Participation exemption regime
Dividend income or income from the sale of shares in a subsidiary may be exempt from Czech taxation (i.e. WHT when a Czech company is paying dividends, CIT when a company is receiving dividends or generates the capital gain) if all of the following conditions are met:
- The Czech or EU parent holds at least 10% of the shares of the subsidiary for at least 12 months; this time test may be met both prospectively and retrospectively.
- The subsidiary is a tax resident of the Czech Republic or another EU member state.
- Both the parent and the subsidiary have one of the legal forms listed in the Annex to the EU Parent/Subsidiary Directive.
- The parent or the subsidiary are not exempt from corporate taxation or may not choose to be exempt, and the tax rate applicable to their income is greater than 0%.
Regarding dividends paid by a Czech subsidiary, provided that the conditions above are met, the exemption also applies when dividends are paid to a parent in Switzerland, Norway, or Iceland.
Regarding dividends received or capital gains generated by a Czech parent company, the participation exemption may also be applied if the subsidiary is a tax resident of a country where a DTT with the Czech Republic is in place, the subsidiary has a legal form similar to a limited liability company or a joint stock company, it is subject to CIT at the nominal rate of at least 12% in a year when dividends are paid, and the time test of holding at least 10% share for at least 12 consecutive calendar months in that subsidiary is met.
Interest and royalty income
Interest and royalties received by Czech tax residents are included in the standard tax base subject to the 19% CIT rate.
Czech-source interest and royalty income received by Czech tax non-residents is subject to 15% WHT, unless subject to domestic exemption or a DTT stipulates otherwise.

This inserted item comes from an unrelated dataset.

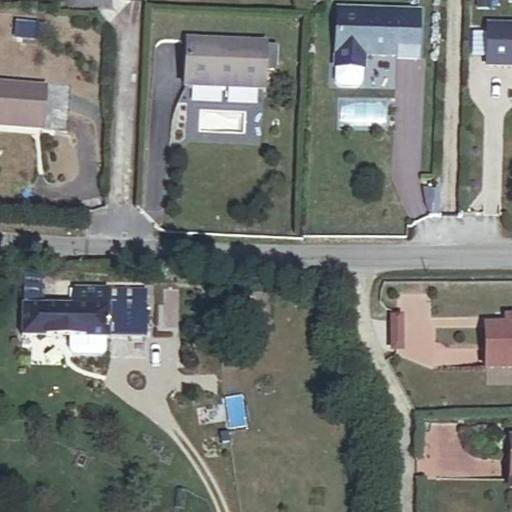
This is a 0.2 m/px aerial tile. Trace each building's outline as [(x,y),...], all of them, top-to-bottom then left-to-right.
[(490,9),(490,0),(477,0),(477,9),(490,9)] [(415,60),(418,14),(337,10),(335,67),(336,67),(335,82),(339,86),(356,88),(360,83),(361,68),(363,68),(364,56),(399,57),(398,60),(415,60)] [(511,26),(488,26),(487,66),(511,66),(511,26)] [(37,42),(38,28),(17,27),(16,41),(37,42)] [(263,90),(265,45),(187,41),(185,86),(263,90)] [(0,126),(41,130),(44,88),(0,84),(0,126)] [(438,213),(439,189),(430,189),(429,213),(438,213)] [(99,357),(103,353),(104,339),(145,340),(145,293),(72,292),(72,309),(43,308),(43,279),(22,279),(22,338),(68,339),(68,353),(72,356),(99,357)] [(511,368),(511,322),(505,323),(505,326),(485,326),(485,369),(511,368)] [(222,340),(243,340),(243,324),(222,325),(222,340)]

An increased WHT rate of 35% applies to interest and royalties paid by Czech tax residents to entities that are not tax residents in any EU or EEA member state or in a country with which the Czech Republic concluded a DTT or TIEA.
Under domestic law (in line with the EU Interest and Royalty Directive), interest and/or royalty income is exempt if it is paid by a Czech resident to an EU resident recipient who is a beneficial owner of the interest and/or royalty income, provided that for at least 24 months before the payment:
- the payer is in at least a 25% parent-subsidiary or at least a 25% direct sister relation to the recipient of the income and
- the interest and/or royalty is not attributable to a Czech PE of the recipient.
The exemption is applicable subject to approval by the tax authorities.
Exchange gains and losses
Realised foreign exchange gains and losses are accounted for in profit and loss accounts and represent taxable revenues or tax-deductible costs, respectively. The same treatment applies to unrealised foreign exchange differences. The default functional currency is the Czech koruna. A Czech company cannot opt for any foreign currency to be the functional currency for tax purposes.